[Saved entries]

----------

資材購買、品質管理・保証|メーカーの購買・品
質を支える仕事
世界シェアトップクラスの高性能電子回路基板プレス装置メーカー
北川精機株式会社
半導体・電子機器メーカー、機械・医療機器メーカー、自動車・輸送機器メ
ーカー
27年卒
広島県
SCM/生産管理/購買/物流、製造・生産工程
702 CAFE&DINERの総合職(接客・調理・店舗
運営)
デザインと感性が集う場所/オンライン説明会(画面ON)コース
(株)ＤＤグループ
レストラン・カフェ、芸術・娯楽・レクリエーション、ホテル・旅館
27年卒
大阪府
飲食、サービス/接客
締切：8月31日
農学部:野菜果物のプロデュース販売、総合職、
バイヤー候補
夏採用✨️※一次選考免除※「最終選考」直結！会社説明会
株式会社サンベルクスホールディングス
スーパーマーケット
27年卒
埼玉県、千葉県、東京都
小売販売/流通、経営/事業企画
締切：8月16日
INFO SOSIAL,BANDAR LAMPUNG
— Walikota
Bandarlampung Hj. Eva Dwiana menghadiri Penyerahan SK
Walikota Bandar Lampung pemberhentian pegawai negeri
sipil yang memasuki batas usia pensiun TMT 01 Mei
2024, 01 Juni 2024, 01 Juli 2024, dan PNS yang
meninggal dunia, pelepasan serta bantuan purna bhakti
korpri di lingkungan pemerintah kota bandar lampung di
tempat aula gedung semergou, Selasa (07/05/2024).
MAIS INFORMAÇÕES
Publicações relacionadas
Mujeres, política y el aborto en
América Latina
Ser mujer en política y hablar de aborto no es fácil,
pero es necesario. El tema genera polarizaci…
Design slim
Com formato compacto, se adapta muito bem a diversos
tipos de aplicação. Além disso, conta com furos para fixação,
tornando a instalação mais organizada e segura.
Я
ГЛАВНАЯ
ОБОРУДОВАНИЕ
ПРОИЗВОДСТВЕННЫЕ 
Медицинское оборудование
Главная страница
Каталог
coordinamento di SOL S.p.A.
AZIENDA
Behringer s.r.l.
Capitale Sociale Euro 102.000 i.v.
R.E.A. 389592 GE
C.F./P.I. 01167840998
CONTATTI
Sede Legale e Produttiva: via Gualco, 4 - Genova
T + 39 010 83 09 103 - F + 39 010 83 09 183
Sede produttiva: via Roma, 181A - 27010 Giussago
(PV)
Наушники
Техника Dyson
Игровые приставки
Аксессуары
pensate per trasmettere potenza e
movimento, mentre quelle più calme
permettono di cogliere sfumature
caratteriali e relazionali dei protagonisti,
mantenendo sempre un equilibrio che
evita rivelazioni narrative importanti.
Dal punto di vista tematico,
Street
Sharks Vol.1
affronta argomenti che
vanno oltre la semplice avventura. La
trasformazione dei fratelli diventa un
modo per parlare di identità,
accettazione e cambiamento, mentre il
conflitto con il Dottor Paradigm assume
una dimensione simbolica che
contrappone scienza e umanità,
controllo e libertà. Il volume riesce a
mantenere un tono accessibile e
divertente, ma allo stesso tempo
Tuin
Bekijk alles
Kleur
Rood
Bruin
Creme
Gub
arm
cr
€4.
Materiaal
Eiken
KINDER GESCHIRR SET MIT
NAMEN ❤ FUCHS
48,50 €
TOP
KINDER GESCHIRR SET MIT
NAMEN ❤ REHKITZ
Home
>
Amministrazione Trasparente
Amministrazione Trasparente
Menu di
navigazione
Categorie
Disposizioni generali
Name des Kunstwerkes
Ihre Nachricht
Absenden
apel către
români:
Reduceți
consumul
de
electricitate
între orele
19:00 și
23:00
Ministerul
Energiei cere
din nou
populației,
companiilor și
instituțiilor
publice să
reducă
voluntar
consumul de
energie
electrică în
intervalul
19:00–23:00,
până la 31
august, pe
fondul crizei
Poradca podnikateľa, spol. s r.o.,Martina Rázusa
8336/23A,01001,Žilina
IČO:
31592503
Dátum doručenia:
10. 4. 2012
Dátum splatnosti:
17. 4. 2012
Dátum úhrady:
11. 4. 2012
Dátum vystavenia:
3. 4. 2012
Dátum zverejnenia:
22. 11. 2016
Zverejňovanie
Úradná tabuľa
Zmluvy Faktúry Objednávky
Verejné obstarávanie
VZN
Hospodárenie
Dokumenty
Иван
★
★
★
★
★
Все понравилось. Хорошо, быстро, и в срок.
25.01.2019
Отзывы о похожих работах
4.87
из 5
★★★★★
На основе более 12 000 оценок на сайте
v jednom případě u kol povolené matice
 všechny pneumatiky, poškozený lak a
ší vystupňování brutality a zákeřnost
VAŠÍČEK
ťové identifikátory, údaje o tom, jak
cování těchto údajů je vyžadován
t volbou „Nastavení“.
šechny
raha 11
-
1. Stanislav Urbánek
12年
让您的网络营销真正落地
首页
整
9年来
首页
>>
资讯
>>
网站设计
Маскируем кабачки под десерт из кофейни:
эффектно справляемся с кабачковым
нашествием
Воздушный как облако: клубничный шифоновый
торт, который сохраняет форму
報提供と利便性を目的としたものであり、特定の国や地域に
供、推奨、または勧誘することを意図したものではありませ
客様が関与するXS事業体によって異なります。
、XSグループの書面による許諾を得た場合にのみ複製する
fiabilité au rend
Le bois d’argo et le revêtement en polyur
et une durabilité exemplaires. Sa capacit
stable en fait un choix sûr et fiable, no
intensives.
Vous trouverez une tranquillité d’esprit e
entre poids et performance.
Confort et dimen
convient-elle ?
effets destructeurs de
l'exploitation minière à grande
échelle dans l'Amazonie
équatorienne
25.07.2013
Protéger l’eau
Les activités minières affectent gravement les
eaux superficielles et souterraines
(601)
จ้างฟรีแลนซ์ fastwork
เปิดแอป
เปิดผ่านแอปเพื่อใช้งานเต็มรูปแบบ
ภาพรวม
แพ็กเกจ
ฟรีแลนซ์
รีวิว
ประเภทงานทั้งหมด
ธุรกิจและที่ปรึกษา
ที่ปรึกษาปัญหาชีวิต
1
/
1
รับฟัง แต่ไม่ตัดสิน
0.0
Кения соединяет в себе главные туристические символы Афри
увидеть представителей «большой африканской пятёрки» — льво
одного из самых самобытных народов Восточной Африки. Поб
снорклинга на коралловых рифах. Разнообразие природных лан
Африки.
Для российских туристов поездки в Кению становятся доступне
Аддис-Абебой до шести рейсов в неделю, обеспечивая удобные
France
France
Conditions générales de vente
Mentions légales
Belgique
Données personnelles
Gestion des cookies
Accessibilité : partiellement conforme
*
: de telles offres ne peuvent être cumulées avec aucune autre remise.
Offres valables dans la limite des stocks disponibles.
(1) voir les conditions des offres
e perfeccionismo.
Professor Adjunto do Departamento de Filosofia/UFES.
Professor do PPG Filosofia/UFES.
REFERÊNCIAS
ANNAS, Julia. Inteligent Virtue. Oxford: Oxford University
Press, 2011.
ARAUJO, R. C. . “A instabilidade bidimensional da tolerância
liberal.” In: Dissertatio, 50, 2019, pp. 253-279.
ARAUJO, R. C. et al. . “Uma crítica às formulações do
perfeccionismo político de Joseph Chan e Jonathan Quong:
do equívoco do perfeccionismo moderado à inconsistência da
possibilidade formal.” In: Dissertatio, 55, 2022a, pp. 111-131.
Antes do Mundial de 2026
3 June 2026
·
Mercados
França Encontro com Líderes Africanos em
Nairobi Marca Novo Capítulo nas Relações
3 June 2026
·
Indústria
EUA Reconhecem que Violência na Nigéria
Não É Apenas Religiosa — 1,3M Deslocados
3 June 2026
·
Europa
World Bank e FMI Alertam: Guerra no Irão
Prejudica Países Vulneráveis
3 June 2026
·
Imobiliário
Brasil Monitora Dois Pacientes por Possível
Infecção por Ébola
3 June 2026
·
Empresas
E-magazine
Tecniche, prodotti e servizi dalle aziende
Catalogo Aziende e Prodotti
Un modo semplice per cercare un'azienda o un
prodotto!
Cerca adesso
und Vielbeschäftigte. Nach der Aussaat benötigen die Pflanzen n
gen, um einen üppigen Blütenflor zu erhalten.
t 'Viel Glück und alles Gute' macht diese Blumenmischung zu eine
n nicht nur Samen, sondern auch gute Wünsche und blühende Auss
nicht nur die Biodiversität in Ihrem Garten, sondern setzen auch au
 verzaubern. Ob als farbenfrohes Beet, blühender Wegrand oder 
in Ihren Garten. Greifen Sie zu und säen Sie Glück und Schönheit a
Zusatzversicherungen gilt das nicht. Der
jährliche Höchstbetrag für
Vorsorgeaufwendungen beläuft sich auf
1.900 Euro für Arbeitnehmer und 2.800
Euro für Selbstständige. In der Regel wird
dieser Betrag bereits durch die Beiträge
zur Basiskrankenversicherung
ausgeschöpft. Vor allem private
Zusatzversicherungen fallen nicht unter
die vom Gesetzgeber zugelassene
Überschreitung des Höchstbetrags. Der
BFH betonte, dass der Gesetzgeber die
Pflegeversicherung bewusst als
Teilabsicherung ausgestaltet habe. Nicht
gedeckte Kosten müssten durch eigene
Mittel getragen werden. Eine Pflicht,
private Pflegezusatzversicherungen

----------

▸ **Work task**
Repeat word for word the lines from the start of the material through the line that contains "sipil yang memasuki", including that line.

▸ **Written reply**
資材購買、品質管理・保証|メーカーの購買・品
質を支える仕事
世界シェアトップクラスの高性能電子回路基板プレス装置メーカー
北川精機株式会社
半導体・電子機器メーカー、機械・医療機器メーカー、自動車・輸送機器メ
ーカー
27年卒
広島県
SCM/生産管理/購買/物流、製造・生産工程
702 CAFE&DINERの総合職(接客・調理・店舗
運営)
デザインと感性が集う場所/オンライン説明会(画面ON)コース
(株)ＤＤグループ
レストラン・カフェ、芸術・娯楽・レクリエーション、ホテル・旅館
27年卒
大阪府
飲食、サービス/接客
締切：8月31日
農学部:野菜果物のプロデュース販売、総合職、
バイヤー候補
夏採用✨️※一次選考免除※「最終選考」直結！会社説明会
株式会社サンベルクスホールディングス
スーパーマーケット
27年卒
埼玉県、千葉県、東京都
小売販売/流通、経営/事業企画
締切：8月16日
INFO SOSIAL,BANDAR LAMPUNG
— Walikota
Bandarlampung Hj. Eva Dwiana menghadiri Penyerahan SK
Walikota Bandar Lampung pemberhentian pegawai negeri
sipil yang memasuki batas usia pensiun TMT 01 Mei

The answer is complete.